(Saved data entries)
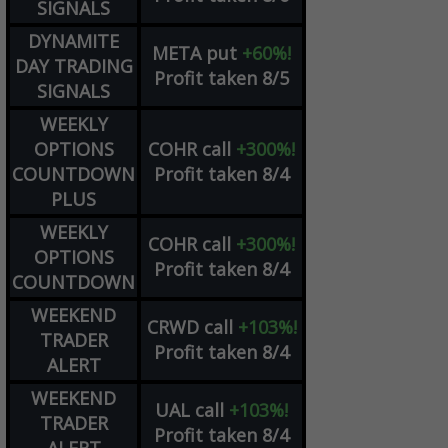
SIGNALS
DYNAMITE
META
put
+60%!
DAY TRADING
Profit taken 8/5
SIGNALS
WEEKLY
OPTIONS
COHR
call
+300%!
COUNTDOWN
Profit taken 8/4
PLUS
WEEKLY
COHR
call
+300%!
OPTIONS
Profit taken 8/4
COUNTDOWN
WEEKEND
CRWD
call
+103%!
TRADER
Profit taken 8/4
ALERT
WEEKEND
UAL
call
+103%!
TRADER
Profit taken 8/4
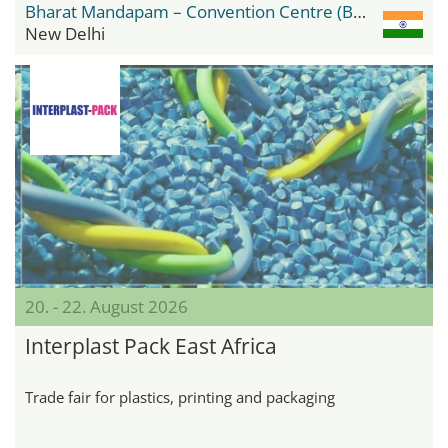
Bharat Mandapam – Convention Centre (BMCC)
New Delhi
20. - 22. August 2026
Interplast Pack East Africa
Trade fair for plastics, printing and packaging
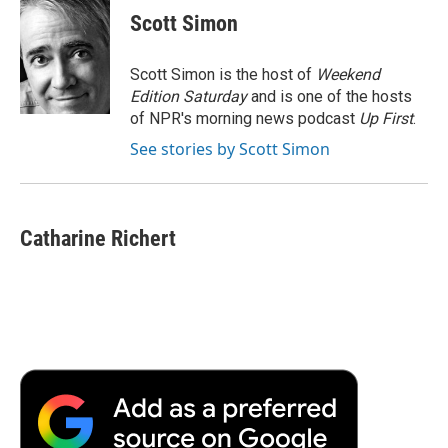
e
t
k
i
p
Scott Simon
b
t
e
l
b
o
e
d
o
o
r
I
a
Scott Simon is the host of
Weekend
k
n
r
Edition Saturday
and is one of the hosts
d
of NPR's morning news podcast
Up First
.
See stories by Scott Simon
Catharine Richert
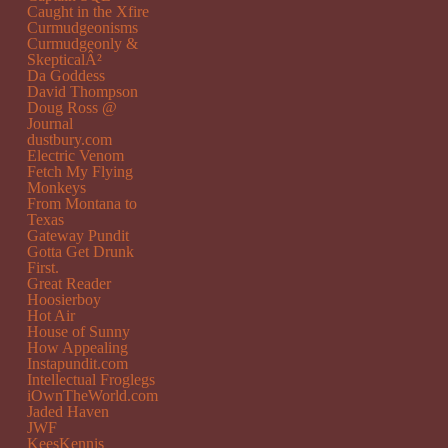
Caught in the Xfire
Curmudgeonisms
Curmudgeonly &
SkepticalÂ²
Da Goddess
David Thompson
Doug Ross @
Journal
dustbury.com
Electric Venom
Fetch My Flying
Monkeys
From Montana to
Texas
Gateway Pundit
Gotta Get Drunk
First.
Great Reader
Hoosierboy
Hot Air
House of Sunny
How Appealing
Instapundit.com
Intellectual Froglegs
iOwnTheWorld.com
Jaded Haven
JWF
KeesKennis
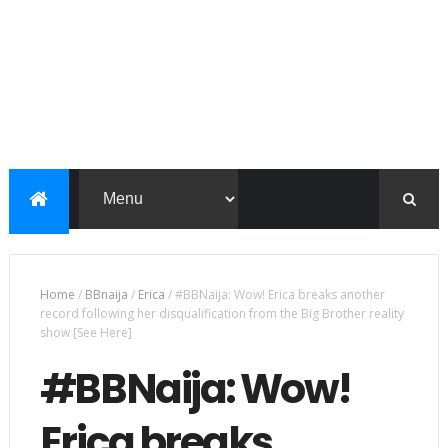
Home
/
BBnaija
/
Erica
/
#BBNaija: Wow! Erica breaks another
record following her disqualification from the Big Brother reality
show [See Here]
#BBNaija: Wow!
Erica breaks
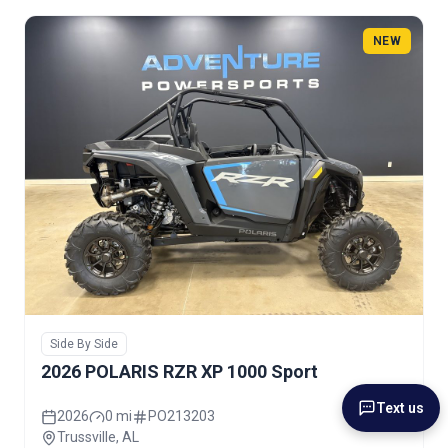
NEW
Side By Side
2026 POLARIS RZR XP 1000 Sport
Text us
2026
0 mi
PO213203
Trussville, AL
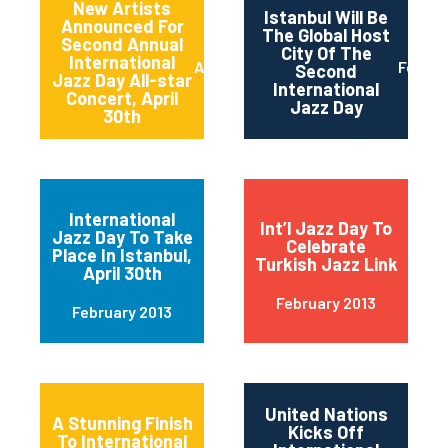
New Artists
Istanbul Will Be
Announced For
The Global Host
Second Annual
City Of The
International
April 2013
Februa
Second
Jazz Day All-star
International
Concert, April
Jazz Day
30th
International
Int’l Jazz Day To
Jazz Day To Take
Celebrate
Place In Istanbul,
Turkish Jazz Link
April 30th
February 2013
February 2013
United Nations
A Stunning Finish
Kicks Off
To International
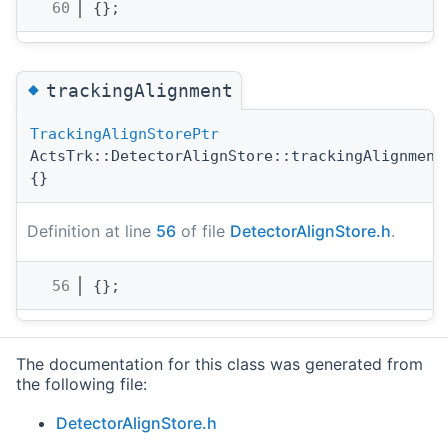
   60
{};        
◆
trackingAlignment
TrackingAlignStorePtr
ActsTrk::DetectorAlignStore::trackingAlignment
{}
Definition at line
56
of file
DetectorAlignStore.h
.
   56
{};        
The documentation for this class was generated from
the following file:
DetectorAlignStore.h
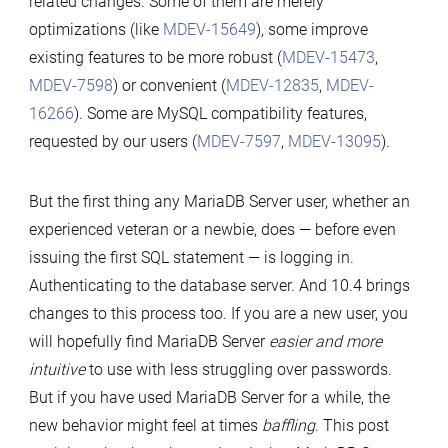
related changes. Some of them are merely
10.4
optimizations (like
MDEV-15649
), some improve
—
existing features to be more robust (
MDEV-15473
,
Understanding
MDEV-7598
) or convenient (
MDEV-12835
,
MDEV-
the
16266
). Some are MySQL compatibility features,
Changes
requested by our users (
MDEV-7597
,
MDEV-13095
).
But the first thing any MariaDB Server user, whether an
experienced veteran or a newbie, does — before even
issuing the first SQL statement — is logging in.
Authenticating to the database server. And 10.4 brings
changes to this process too. If you are a new user, you
will hopefully find MariaDB Server
easier and more
intuitive
to use with less struggling over passwords.
But if you have used MariaDB Server for a while, the
new behavior might feel at times
baffling
. This post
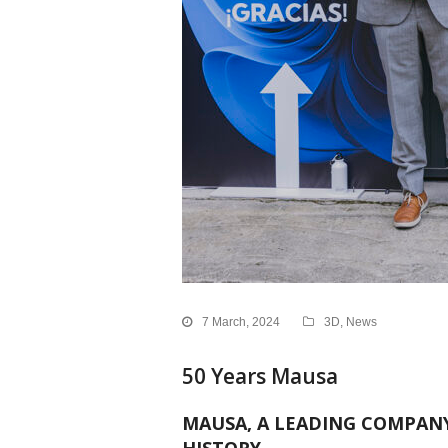
7 March, 2024
3D
,
News
50 Years Mausa
MAUSA, A LEADING COMPANY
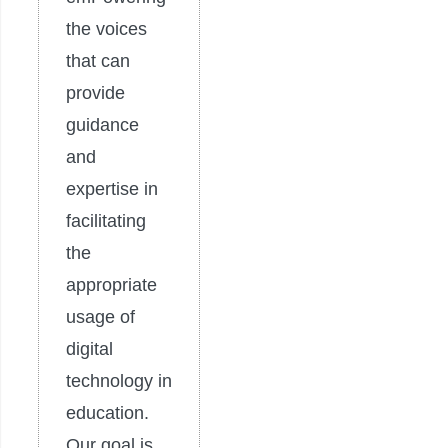
the voices
that can
provide
guidance
and
expertise in
facilitating
the
appropriate
usage of
digital
technology in
education.
Our goal is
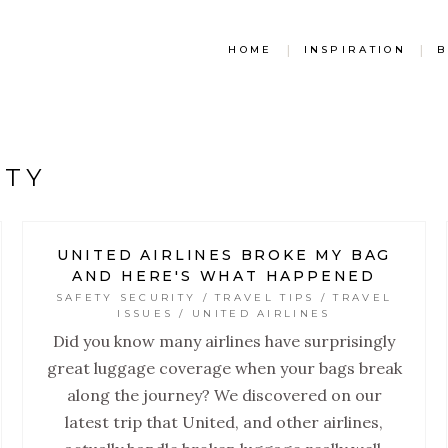
HOME
|
INSPIRATION
|
B
ITY
UNITED AIRLINES BROKE MY BAG
AND HERE'S WHAT HAPPENED
SAFETY SECURITY / TRAVEL TIPS / TRAVEL
ISSUES / UNITED AIRLINES
Did you know many airlines have surprisingly
great luggage coverage when your bags break
along the journey? We discovered on our
latest trip that United, and other airlines,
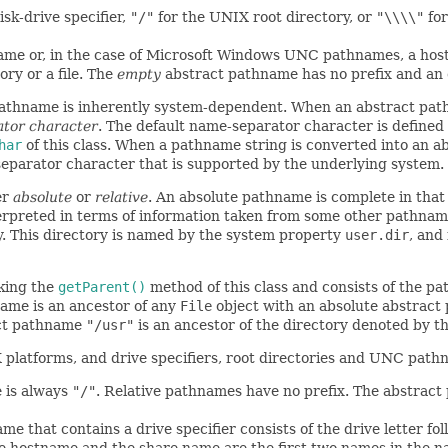
isk-drive specifier,
"/"
for the UNIX root directory, or
"\\\\"
for
name or, in the case of Microsoft Windows UNC pathnames, a h
ry or a file. The
empty
abstract pathname has no prefix and a
pathname is inherently system-dependent. When an abstract pat
ator character
. The default name-separator character is define
har
of this class. When a pathname string is converted into an 
eparator character that is supported by the underlying system.
er
absolute
or
relative
. An absolute pathname is complete in that n
terpreted in terms of information taken from some other pathname
y. This directory is named by the system property
user.dir
, and
king the
getParent()
method of this class and consists of the 
name is an ancestor of any
File
object with an absolute abstract
act pathname
"/usr"
is an ancestor of the directory denoted by 
X platforms, and drive specifiers, root directories and UNC pat
e is always
"/"
. Relative pathnames have no prefix. The abstract
e that contains a drive specifier consists of the drive letter fo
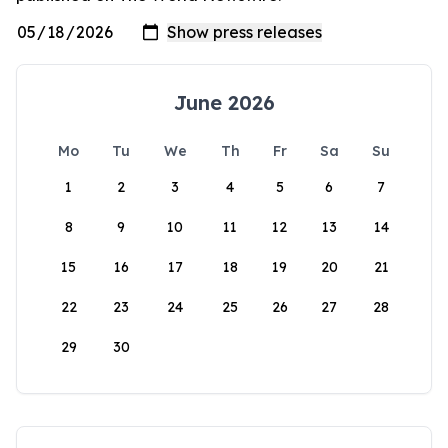
June 2026
Mo
Tu
We
Th
Fr
Sa
Su
1
2
3
4
5
6
7
8
9
10
11
12
13
14
15
16
17
18
19
20
21
22
23
24
25
26
27
28
29
30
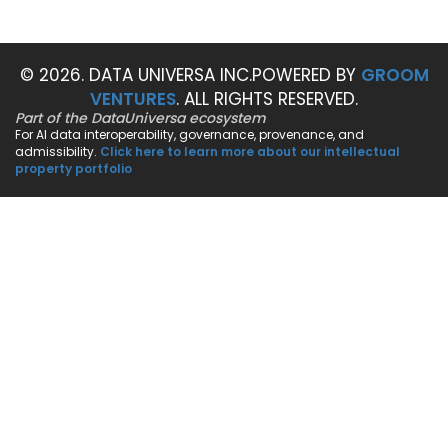
© 2026. DATA UNIVERSA INC.
POWERED BY
GROOM
VENTURES
. ALL RIGHTS RESERVED.
Part of the DataUniversa ecosystem
For AI data interoperability, governance, provenance, and
admissibility.
Click here to learn more about our intellectual
property portfolio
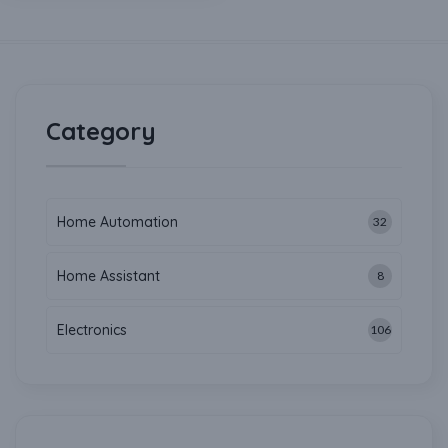
Category
Home Automation
32
Home Assistant
8
Electronics
106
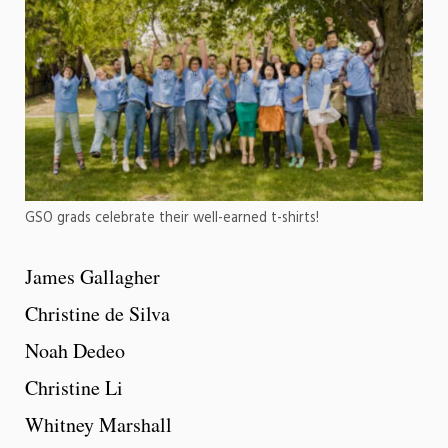
GSO grads celebrate their well-earned t-shirts!
James Gallagher
Christine de Silva
Noah Dedeo
Christine Li
Whitney Marshall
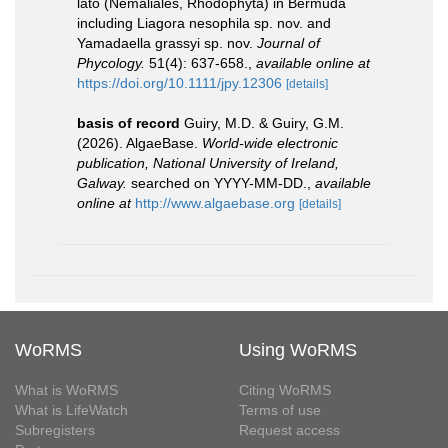
lato (Nemaliales, Rhodophyta) in Bermuda
including Liagora nesophila sp. nov. and
Yamadaella grassyi sp. nov.
Journal of
Phycology.
51(4): 637-658.
,
available online at
https://doi.org/10.1111/jpy.12306
[details]
basis of record
Guiry, M.D. & Guiry, G.M.
(2026). AlgaeBase.
World-wide electronic
publication, National University of Ireland,
Galway.
searched on YYYY-MM-DD.
,
available
online at
http://www.algaebase.org
[details]
WoRMS
Using WoRMS
What is WoRMS
Citing WoRMS
What is LifeWatch
Terms of use
Subregisters
Request access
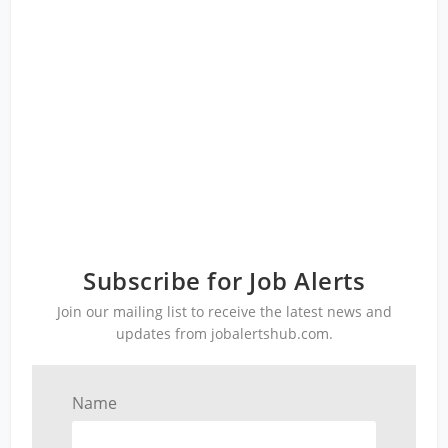
Subscribe for Job Alerts
Join our mailing list to receive the latest news and
updates from jobalertshub.com.
Name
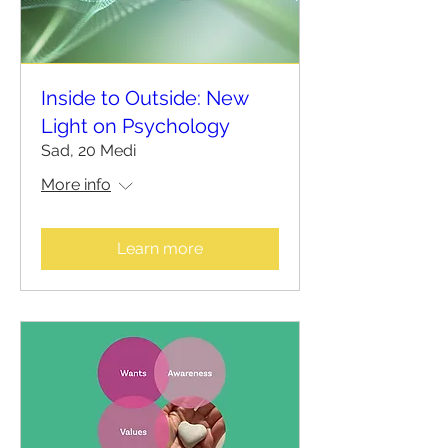
Inside to Outside: New
Light on Psychology
Sad, 20 Medi
More info
Learn more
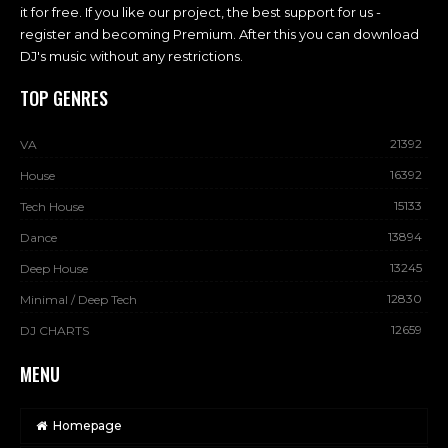
it for free. If you like our project, the best support for us -
register and becoming Premium. After this you can download
DJ's music without any restrictions.
TOP GENRES
21392
VA
16392
House
15133
Tech House
13894
Dance
13245
Deep House
12830
Minimal / Deep Tech
12659
DJ CHARTS
MENU
Homepage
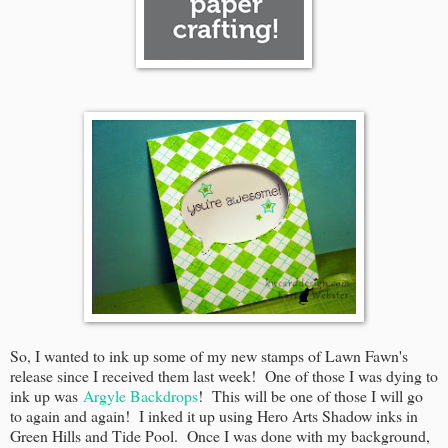
So, I wanted to ink up some of my new stamps of Lawn Fawn's
release since I received them last week! One of those I was dying to
ink up was
Argyle Backdrops
! This will be one of those I will go
to again and again! I inked it up using Hero Arts Shadow inks in
Green Hills and Tide Pool. Once I was done with my background,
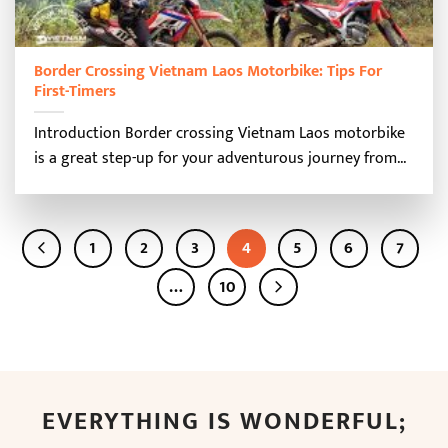
Border Crossing Vietnam Laos Motorbike: Tips For
First-Timers
Introduction Border crossing Vietnam Laos motorbike
is a great step-up for your adventurous journey from...
1
2
3
4
5
6
7
…
10
EVERYTHING IS WONDERFUL;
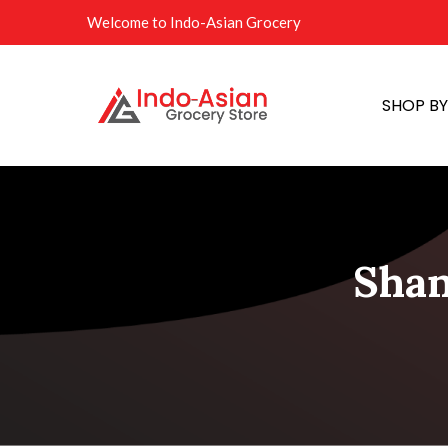
Welcome to Indo-Asian Grocery
SHOP B
Shan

What to do: Each entry needs to be returned verbatim, with its pictures left out.

Answer box:
SIGNALS
DYNAMITE
META
put
+60%!
DAY TRADING
Profit taken 8/5
SIGNALS
WEEKLY
OPTIONS
COHR
call
+300%!
COUNTDOWN
Profit taken 8/4
PLUS
WEEKLY
COHR
call
+300%!
OPTIONS
Profit taken 8/4
COUNTDOWN
WEEKEND
CRWD
call
+103%!
TRADER
Profit taken 8/4
ALERT
WEEKEND
UAL
call
+103%!
TRADER
Profit taken 8/4
Bharat Mandapam – Convention Centre (BMCC)
New Delhi
20. - 22. August 2026
Interplast Pack East Africa
Trade fair for plastics, printing and packaging
e
t
k
i
p
Scott Simon
b
t
e
l
b
o
e
d
o
o
r
I
a
Scott Simon is the host of
Weekend
k
n
r
Edition Saturday
and is one of the hosts
d
of NPR's morning news podcast
Up First
.
See stories by Scott Simon
Catharine Richert
Caught in the Xfire
Curmudgeonisms
Curmudgeonly &
SkepticalÂ²
Da Goddess
David Thompson
Doug Ross @
Journal
dustbury.com
Electric Venom
Fetch My Flying
Monkeys
From Montana to
Texas
Gateway Pundit
Gotta Get Drunk
First.
Great Reader
Hoosierboy
Hot Air
House of Sunny
How Appealing
Instapundit.com
Intellectual Froglegs
iOwnTheWorld.com
Jaded Haven
JWF
KeesKennis
Home
/
BBnaija
/
Erica
/
#BBNaija: Wow! Erica breaks another
record following her disqualification from the Big Brother reality
show [See Here]
#BBNaija: Wow!
Erica breaks
NEW
Side By Side
2026 POLARIS RZR XP 1000 Sport
Text us
2026
0 mi
PO213203
Trussville, AL
New Artists
Istanbul Will Be
Announced For
The Global Host
Second Annual
City Of The
International
April 2013
Februa
Second
Jazz Day All-star
International
Concert, April
Jazz Day
30th
International
Int’l Jazz Day To
Jazz Day To Take
Celebrate
Place In Istanbul,
Turkish Jazz Link
April 30th
February 2013
February 2013
United Nations
A Stunning Finish
Kicks Off
To International
   60
{};        
◆
trackingAlignment
TrackingAlignStorePtr
ActsTrk::DetectorAlignStore::trackingAlignment
{}
Definition at line
56
of file
DetectorAlignStore.h
.
   56
{};        
The documentation for this class was generated from
the following file:
DetectorAlignStore.h
related changes. Some of them are merely
10.4
optimizations (like
MDEV-15649
), some improve
—
existing features to be more robust (
MDEV-15473
,
Understanding
MDEV-7598
) or convenient (
MDEV-12835
,
MDEV-
the
16266
). Some are MySQL compatibility features,
Changes
requested by our users (
MDEV-7597
,
MDEV-13095
).
But the first thing any MariaDB Server user, whether an
experienced veteran or a newbie, does — before even
issuing the first SQL statement — is logging in.
Authenticating to the database server. And 10.4 brings
changes to this process too. If you are a new user, you
will hopefully find MariaDB Server
easier and more
intuitive
to use with less struggling over passwords.
But if you have used MariaDB Server for a while, the
new behavior might feel at times
baffling
. This post
7 March, 2024
3D
,
News
50 Years Mausa
MAUSA, A LEADING COMPANY
the voices
that can
provide
guidance
and
expertise in
facilitating
the
appropriate
usage of
digital
technology in
education.
Our goal is
HOME
|
INSPIRATION
|
B
ITY
UNITED AIRLINES BROKE MY BAG
AND HERE'S WHAT HAPPENED
SAFETY SECURITY / TRAVEL TIPS / TRAVEL
ISSUES / UNITED AIRLINES
Did you know many airlines have surprisingly
great luggage coverage when your bags break
along the journey? We discovered on our
latest trip that United, and other airlines,
isk-drive specifier,
"/"
for the UNIX root directory, or
"\\\\"
for
name or, in the case of Microsoft Windows UNC pathnames, a h
ry or a file. The
empty
abstract pathname has no prefix and a
pathname is inherently system-dependent. When an abstract pat
ator character
. The default name-separator character is define
har
of this class. When a pathname string is converted into an 
eparator character that is supported by the underlying system.
er
absolute
or
relative
. An absolute pathname is complete in that n
terpreted in terms of information taken from some other pathname
y. This directory is named by the system property
user.dir
, and
king the
getParent()
method of this class and consists of the 
name is an ancestor of any
File
object with an absolute abstract
act pathname
"/usr"
is an ancestor of the directory denoted by 
X platforms, and drive specifiers, root directories and UNC pat
e is always
"/"
. Relative pathnames have no prefix. The abstract
e that contains a drive specifier consists of the drive letter fo
June 2026
Mo
Tu
We
Th
Fr
Sa
Su
1
2
3
4
5
6
7
8
9
10
11
12
13
14
15
16
17
18
19
20
21
22
23
24
25
26
27
28
29
30
© 2026. DATA UNIVERSA INC.
POWERED BY
GROOM
VENTURES
. ALL RIGHTS RESERVED.
Part of the DataUniversa ecosystem
For AI data interoperability, governance, provenance, and
admissibility.
Click here to learn more about our intellectual
property portfolio
Category
Home Automation
32
Home Assistant
8
Electronics
106
GSO grads celebrate their well-earned t-shirts!
James Gallagher
Christine de Silva
Noah Dedeo
Christine Li
Whitney Marshall
lato (Nemaliales, Rhodophyta) in Bermuda
including Liagora nesophila sp. nov. and
Yamadaella grassyi sp. nov.
Journal of
Phycology.
51(4): 637-658.
,
available online at
https://doi.org/10.1111/jpy.12306
[details]
basis of record
Guiry, M.D. & Guiry, G.M.
(2026). AlgaeBase.
World-wide electronic
publication, National University of Ireland,
Galway.
searched on YYYY-MM-DD.
,
available
online at
http://www.algaebase.org
[details]
WoRMS
Using WoRMS
What is WoRMS
Citing WoRMS
What is LifeWatch
Terms of use
Subregisters
Request access
Subscribe for Job Alerts
Join our mailing list to receive the latest news and
updates from jobalertshub.com.
Name
Inside to Outside: New
Light on Psychology
Sad, 20 Medi
More info
Learn more
it for free. If you like our project, the best support for us -
register and becoming Premium. After this you can download
DJ's music without any restrictions.
TOP GENRES
21392
VA
16392
House
15133
Tech House
13894
Dance
13245
Deep House
12830
Minimal / Deep Tech
12659
DJ CHARTS
MENU
Homepage
So, I wanted to ink up some of my new stamps of Lawn Fawn's
release since I received them last week! One of those I was dying to
ink up was
Argyle Backdrops
! This will be one of those I will go
to again and again! I inked it up using Hero Arts Shadow inks in
Green Hills and Tide Pool. Once I was done with my background,
Border Crossing Vietnam Laos Motorbike: Tips For
First-Timers
Introduction Border crossing Vietnam Laos motorbike
is a great step-up for your adventurous journey from...
1
2
3
4
5
6
7
…
10
EVERYTHING IS WONDERFUL;
Welcome to Indo-Asian Grocery
SHOP B
Shan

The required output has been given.